[THE PROBLEM] Please report every line of the listing below that has the word "source" in it.

[THE DATA]
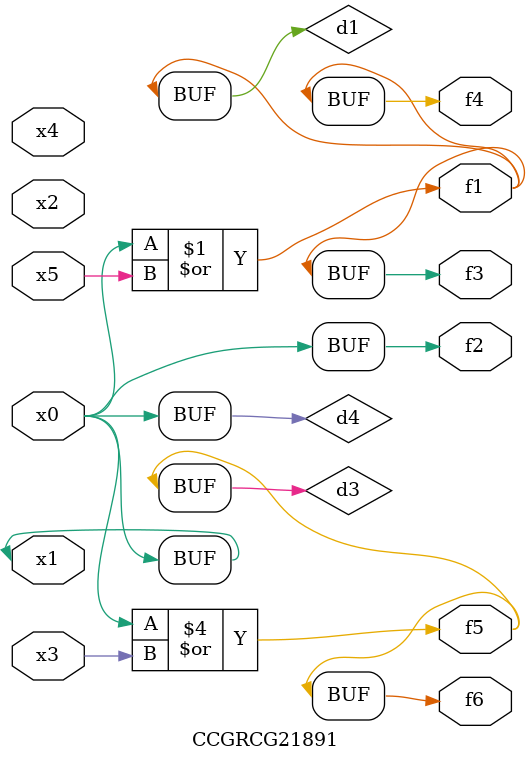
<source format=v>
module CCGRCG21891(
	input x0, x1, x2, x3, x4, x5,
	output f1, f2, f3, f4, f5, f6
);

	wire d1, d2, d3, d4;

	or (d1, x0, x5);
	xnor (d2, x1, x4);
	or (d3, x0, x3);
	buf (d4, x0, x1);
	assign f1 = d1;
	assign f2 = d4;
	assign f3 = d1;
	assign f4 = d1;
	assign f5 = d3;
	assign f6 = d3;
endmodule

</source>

* * *

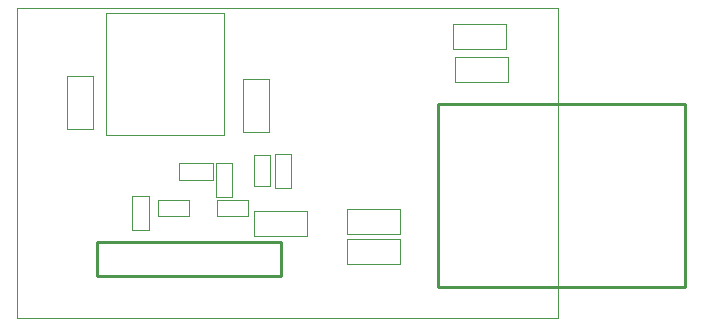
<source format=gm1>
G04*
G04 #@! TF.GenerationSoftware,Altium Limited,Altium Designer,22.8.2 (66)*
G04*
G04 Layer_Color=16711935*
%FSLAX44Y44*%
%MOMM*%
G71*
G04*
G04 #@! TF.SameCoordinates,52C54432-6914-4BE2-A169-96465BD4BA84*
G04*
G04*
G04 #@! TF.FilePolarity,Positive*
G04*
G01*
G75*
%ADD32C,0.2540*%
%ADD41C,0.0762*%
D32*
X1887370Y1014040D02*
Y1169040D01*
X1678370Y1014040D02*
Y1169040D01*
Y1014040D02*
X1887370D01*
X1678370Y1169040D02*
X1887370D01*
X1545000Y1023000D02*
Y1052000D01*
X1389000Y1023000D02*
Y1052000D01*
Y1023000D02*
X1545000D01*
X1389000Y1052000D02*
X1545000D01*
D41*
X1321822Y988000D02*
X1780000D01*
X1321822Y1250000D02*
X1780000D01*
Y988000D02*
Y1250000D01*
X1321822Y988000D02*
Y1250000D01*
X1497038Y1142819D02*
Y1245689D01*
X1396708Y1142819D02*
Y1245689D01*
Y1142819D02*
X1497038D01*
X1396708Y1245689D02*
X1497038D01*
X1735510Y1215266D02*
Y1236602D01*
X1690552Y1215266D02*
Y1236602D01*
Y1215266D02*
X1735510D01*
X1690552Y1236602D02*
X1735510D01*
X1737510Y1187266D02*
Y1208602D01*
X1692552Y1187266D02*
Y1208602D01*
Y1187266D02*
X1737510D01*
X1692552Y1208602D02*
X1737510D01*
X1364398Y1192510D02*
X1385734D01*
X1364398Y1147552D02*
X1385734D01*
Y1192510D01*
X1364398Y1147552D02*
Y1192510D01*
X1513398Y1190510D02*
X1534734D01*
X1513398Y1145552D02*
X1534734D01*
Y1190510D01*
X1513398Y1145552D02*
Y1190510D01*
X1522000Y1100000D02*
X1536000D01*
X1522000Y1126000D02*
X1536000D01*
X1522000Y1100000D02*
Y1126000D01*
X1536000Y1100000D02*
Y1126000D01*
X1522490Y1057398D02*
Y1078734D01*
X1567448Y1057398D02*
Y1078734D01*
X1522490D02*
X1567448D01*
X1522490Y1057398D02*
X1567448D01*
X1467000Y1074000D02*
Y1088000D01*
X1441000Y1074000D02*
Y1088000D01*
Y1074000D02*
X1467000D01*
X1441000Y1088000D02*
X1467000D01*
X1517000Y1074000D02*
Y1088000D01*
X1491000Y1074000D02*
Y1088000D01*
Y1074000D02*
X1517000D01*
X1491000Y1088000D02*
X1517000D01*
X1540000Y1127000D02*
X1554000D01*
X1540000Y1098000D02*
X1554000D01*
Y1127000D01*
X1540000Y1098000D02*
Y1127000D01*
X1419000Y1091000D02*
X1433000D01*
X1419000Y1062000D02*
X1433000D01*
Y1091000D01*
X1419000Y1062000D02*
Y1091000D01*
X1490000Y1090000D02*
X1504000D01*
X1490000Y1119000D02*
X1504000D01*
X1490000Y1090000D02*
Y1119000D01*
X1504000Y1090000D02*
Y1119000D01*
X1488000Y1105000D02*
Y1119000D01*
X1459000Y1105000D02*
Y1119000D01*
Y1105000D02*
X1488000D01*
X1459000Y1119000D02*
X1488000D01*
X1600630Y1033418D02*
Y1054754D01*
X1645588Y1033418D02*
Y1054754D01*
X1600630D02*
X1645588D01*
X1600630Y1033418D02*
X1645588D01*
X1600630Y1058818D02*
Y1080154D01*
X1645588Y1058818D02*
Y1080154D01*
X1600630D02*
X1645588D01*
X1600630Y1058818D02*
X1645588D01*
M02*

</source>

[SOLUTION]
<source format=v>
</source>
<source format=gm1>
</source>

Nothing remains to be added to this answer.